Excerpt provided:
*** Block opens ***
Connection: Sentiment analysis, hate-speech detection, and social media monitoring systems all rely on this kind of preprocessing. The placeholder tokens ([USER], [HASHTAG], [URL]) can later be treated as special tokens by the model.

# Social media text normalizer
social_media_normalizer = normalizers.Sequence([
    normalizers.Replace(r"@\w+", "[USER]"),           # Replace mentions
    normalizers.Replace(r"#\w+", "[HASHTAG]"),        # Replace hashtags
    normalizers.Replace(r"https?://\S+", "[URL]"),    # Replace URLs
    normalizers.Replace(r"  +", " "),                 # Multiple spaces
    normalizers.Strip(),                               # Trim
    normalizers.Lowercase()                            # Lowercase
])

social_texts = [
    "Hey @john check out https://example.com #awesome",
    "RT @user: This    is   cool! #AI #ML",
    "  Follow me @alice for more #content  "
]

print("Social Media Text Normalization:")
print("=" * 60)
for text in social_texts:
    normalized = social_media_normalizer.normalize_str(text)
*** Block closes ***
Data:
*** Block opens ***
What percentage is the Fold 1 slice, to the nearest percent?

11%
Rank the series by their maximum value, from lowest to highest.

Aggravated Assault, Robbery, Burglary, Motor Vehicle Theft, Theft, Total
*** Block closes ***
Work required:
Reproduce the part of the social media text normalization excerpt above, starting at "Connection: Sentiment analysis, hate-speech" and ending at "by the model.".

Solution to the problem:
Connection: Sentiment analysis, hate-speech detection, and social media monitoring systems all rely on this kind of preprocessing. The placeholder tokens ([USER], [HASHTAG], [URL]) can later be treated as special tokens by the model.